A recent report from Beazley highlights the growing incidence of corporate data breaches caused by human error, and the numbers do not bode well for employers.
Beazley notes that while breaches caused by human error are not the most expensive types of data breaches to deal with, they are certainly among the most common. In fact, human error accounts for over one-third of all breaches that occur. The survey also notes that the frequency with which data breaches occur due to human error is on the rise, with a reported 10% increase from 2013 to 2014.
As you can see, human error represents a costly data breach liability to companies responsible for storing and maintaining sensitive data. Here are three simple employer insights from the Beazley report that can reduce the majority of the security risk associated with human error.
1. Better training reduces risk
Avoiding human error begins with establishing an understanding of what an error is.

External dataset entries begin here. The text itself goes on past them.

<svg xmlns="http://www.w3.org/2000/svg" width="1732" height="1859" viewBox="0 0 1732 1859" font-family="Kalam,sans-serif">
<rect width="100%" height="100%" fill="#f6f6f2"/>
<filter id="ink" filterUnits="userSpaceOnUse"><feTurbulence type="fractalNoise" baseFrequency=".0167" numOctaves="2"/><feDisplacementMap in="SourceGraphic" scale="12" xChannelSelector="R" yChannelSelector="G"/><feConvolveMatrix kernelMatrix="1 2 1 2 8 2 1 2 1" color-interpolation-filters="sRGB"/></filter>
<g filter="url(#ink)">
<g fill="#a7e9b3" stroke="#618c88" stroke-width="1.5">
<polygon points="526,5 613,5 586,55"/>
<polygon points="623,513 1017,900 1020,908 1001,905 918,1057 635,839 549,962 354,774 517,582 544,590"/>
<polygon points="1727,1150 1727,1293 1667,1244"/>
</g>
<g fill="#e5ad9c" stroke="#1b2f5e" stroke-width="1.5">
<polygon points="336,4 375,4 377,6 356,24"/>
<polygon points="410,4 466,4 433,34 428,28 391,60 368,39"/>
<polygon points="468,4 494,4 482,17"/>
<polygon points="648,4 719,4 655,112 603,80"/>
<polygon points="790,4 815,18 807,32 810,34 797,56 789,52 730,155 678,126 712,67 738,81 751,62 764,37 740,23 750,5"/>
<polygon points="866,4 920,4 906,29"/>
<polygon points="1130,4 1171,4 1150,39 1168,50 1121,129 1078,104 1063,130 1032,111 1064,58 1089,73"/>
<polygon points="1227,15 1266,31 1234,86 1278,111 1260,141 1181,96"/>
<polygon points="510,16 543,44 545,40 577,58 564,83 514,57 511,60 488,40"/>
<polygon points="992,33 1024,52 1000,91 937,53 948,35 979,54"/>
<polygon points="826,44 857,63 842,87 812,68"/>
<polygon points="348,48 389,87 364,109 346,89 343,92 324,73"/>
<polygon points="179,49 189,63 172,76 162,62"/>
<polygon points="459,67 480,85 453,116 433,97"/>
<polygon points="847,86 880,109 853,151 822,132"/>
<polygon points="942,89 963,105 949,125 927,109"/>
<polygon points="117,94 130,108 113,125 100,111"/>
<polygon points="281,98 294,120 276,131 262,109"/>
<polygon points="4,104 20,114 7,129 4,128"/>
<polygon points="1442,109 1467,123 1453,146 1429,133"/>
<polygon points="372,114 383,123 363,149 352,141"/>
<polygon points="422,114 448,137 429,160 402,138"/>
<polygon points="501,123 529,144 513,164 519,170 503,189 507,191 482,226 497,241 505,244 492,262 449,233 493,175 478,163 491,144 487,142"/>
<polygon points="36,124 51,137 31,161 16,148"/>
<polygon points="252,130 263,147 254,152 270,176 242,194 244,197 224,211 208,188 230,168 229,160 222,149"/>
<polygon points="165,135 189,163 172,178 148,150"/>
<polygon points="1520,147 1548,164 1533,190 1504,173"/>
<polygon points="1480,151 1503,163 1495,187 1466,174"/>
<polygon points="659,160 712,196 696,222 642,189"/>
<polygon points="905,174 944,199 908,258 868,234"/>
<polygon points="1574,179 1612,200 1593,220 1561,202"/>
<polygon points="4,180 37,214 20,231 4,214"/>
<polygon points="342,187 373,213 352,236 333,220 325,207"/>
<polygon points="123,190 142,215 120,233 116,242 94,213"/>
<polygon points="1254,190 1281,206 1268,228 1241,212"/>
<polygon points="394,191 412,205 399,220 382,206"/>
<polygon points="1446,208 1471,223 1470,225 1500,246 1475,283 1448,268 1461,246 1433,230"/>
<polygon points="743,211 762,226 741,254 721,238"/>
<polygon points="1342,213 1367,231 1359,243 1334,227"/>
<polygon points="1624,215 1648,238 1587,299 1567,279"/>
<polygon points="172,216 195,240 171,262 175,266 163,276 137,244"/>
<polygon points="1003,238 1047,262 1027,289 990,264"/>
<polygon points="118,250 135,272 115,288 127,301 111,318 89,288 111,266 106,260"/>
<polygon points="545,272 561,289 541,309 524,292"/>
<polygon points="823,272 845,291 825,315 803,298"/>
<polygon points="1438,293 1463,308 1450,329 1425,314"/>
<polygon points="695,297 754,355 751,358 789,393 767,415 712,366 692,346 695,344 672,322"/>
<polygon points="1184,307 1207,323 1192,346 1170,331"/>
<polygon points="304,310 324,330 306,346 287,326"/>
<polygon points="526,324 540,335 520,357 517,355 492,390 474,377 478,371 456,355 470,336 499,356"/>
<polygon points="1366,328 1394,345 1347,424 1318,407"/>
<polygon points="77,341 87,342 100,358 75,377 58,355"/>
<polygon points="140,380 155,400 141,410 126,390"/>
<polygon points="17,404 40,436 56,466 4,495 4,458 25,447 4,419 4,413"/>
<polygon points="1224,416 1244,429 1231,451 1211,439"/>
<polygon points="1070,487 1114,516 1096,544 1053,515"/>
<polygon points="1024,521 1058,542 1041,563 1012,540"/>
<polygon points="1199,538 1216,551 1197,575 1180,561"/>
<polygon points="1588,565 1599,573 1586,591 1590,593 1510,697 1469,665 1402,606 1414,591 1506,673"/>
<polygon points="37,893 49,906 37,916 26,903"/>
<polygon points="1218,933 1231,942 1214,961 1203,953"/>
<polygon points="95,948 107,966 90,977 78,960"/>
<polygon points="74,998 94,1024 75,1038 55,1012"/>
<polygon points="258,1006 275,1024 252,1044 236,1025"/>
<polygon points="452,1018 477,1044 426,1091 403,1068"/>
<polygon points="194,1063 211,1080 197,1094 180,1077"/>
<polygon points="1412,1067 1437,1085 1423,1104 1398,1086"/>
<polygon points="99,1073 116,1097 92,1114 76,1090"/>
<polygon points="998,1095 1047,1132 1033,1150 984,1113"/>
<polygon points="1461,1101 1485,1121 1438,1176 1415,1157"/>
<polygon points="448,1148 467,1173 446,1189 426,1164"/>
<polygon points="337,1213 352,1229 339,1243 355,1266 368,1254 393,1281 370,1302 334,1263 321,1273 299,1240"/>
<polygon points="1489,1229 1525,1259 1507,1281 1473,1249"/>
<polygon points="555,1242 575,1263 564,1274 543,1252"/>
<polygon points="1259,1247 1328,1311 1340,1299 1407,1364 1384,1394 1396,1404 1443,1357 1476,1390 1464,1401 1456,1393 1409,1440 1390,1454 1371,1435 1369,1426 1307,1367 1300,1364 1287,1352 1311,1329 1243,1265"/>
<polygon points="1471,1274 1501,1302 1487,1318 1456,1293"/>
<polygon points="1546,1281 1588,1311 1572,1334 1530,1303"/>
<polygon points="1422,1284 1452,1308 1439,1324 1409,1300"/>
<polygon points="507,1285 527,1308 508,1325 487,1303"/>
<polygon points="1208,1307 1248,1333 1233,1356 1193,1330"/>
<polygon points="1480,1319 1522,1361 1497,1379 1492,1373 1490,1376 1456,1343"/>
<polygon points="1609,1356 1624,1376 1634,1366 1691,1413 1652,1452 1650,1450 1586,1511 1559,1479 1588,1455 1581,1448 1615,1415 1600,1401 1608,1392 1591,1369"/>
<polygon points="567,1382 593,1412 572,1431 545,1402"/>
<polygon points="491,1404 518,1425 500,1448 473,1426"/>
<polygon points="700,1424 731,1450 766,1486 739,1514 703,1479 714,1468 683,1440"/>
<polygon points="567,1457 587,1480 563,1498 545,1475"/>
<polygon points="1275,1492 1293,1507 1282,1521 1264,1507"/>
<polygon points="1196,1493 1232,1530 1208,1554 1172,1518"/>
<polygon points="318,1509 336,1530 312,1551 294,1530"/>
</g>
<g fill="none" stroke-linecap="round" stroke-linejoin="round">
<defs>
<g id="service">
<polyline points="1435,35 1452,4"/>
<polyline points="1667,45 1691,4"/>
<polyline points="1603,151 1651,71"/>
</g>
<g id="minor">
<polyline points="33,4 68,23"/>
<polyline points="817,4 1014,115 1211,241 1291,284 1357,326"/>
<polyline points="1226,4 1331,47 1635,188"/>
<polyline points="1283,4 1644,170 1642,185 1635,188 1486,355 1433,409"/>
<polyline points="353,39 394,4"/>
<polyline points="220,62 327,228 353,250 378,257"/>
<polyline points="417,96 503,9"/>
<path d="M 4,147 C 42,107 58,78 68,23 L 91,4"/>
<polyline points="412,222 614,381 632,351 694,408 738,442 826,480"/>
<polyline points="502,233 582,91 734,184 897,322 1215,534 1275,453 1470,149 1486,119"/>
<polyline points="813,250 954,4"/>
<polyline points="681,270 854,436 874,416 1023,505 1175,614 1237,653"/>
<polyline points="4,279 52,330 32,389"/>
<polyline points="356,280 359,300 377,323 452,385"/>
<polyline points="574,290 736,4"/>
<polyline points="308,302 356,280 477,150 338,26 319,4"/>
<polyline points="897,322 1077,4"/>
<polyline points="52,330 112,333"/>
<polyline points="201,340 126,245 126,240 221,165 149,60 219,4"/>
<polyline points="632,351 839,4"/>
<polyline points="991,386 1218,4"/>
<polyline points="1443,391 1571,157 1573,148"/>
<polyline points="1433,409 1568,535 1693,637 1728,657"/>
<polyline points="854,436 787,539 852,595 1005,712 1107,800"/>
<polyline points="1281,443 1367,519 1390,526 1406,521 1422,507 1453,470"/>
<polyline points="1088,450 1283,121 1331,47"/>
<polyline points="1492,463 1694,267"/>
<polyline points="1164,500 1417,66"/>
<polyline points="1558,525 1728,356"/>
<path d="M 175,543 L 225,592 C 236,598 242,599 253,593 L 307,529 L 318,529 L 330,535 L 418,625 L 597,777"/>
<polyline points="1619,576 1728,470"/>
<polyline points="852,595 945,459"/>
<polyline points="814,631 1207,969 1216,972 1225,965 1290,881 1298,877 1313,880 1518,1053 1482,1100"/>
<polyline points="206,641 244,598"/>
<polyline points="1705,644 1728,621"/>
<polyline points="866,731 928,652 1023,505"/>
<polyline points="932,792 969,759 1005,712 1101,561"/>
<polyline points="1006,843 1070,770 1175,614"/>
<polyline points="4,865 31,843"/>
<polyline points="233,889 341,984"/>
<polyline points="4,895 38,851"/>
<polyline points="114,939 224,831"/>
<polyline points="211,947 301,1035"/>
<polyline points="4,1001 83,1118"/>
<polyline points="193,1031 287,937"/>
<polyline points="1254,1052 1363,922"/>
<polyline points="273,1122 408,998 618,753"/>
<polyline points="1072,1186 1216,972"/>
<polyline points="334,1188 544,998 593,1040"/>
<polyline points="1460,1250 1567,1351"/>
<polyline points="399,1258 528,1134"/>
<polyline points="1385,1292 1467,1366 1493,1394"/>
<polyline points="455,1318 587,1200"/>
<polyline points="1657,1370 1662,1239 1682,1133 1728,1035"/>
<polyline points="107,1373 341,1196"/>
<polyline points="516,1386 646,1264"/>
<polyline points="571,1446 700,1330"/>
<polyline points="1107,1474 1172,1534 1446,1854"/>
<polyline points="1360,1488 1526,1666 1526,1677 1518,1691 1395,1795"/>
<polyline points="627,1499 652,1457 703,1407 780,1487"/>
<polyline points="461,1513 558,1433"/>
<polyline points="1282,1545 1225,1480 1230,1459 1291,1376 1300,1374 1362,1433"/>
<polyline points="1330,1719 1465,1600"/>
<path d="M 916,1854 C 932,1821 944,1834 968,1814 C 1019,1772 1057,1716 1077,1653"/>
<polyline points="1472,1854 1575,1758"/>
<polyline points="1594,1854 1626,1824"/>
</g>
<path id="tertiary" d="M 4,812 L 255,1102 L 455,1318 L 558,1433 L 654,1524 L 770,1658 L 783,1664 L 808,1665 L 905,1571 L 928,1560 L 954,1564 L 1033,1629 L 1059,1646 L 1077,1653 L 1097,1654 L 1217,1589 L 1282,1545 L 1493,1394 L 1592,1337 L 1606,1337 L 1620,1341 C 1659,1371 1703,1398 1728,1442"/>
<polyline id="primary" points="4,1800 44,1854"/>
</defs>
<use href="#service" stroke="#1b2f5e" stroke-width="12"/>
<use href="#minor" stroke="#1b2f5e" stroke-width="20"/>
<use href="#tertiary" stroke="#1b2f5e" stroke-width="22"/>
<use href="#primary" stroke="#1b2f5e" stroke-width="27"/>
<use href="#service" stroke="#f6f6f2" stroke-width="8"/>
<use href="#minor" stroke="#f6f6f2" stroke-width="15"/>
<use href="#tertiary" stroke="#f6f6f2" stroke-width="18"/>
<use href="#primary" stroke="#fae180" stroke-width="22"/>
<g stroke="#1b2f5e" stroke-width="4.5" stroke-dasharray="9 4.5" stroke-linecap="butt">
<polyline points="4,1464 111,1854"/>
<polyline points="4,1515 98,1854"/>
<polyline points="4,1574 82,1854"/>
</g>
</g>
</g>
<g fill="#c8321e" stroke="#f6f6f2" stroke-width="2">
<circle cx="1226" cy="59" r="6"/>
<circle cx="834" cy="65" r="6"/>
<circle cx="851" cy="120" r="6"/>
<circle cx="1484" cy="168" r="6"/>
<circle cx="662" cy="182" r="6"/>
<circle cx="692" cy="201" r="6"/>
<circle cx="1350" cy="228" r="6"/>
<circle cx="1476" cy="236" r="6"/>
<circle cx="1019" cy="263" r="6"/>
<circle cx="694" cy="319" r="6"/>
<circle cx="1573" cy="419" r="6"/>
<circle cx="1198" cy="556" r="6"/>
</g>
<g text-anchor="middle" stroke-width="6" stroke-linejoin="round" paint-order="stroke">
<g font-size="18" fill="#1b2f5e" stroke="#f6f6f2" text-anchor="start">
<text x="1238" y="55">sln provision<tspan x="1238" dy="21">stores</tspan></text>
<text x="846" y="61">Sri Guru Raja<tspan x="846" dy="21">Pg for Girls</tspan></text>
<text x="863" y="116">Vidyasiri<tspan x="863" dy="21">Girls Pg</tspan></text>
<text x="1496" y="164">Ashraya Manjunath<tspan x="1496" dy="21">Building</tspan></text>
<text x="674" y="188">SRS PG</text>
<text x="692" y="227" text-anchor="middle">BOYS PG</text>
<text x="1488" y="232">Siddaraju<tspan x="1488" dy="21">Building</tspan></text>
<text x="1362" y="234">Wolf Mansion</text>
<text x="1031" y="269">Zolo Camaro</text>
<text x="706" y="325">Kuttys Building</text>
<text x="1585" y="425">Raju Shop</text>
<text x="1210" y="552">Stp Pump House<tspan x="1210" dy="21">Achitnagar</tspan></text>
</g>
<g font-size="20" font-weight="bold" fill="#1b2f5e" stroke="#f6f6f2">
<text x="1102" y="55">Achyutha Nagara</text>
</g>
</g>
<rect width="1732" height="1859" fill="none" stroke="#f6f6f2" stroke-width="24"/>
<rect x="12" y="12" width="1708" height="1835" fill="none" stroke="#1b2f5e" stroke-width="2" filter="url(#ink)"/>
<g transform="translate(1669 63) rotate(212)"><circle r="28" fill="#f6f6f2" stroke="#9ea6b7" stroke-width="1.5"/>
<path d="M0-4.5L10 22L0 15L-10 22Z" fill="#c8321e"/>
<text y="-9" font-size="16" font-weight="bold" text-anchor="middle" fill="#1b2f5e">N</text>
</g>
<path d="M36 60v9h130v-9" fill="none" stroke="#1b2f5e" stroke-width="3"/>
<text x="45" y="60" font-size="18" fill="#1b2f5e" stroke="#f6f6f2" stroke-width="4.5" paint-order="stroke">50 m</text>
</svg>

As noted in the Beazley report:
Unintended disclosure includes actions such as misdirected e-mails and faxes, as well as the physical loss of paper records – representing 31% and 24%, respectively.
Mistakes as simple as mislabeled email addresses can have severe consequences, and the fact that these types of breaches happen more often than others in the human error category is surprising. Training employees on simply checking email address fields twice or providing software that sets up rules for which files can be shared with whom can eliminate nearly thirty percent of human error-related data breaches.
2. Increasing use of mobile devices is creating havoc
Mobile devices are changing the way employees communicate. While many devices offer new and exciting ways to do business, certain features open companies to risk. Devices that are lost, stolen, or unattended without proper password security could leave sensitive information vulnerable. Avoiding this means educating employees on device safety protocols like turning off cloud-based backup solutions, changing habits to incorporate lock screen passwords, and notifying IT if a device is lost or stolen.
3. Rogue cloud storage solutions are simple to use, but unsafe
When employees need to transfer large files, they seek the path of least resistance. Company email servers often reject any files over a certain size. At the same time, cloud-based storage solutions have been aggressively marketing simple, one-click platforms to upload and transfer large files. The security risks of creating a personal account and uploading large documents are often overlooked in favor of simplicity and getting the job done. This human error is easily preventable through more aggressive education or by providing an easy-to-use solution that allows for the same simple collaboration a cloud-based provider offers (only safer).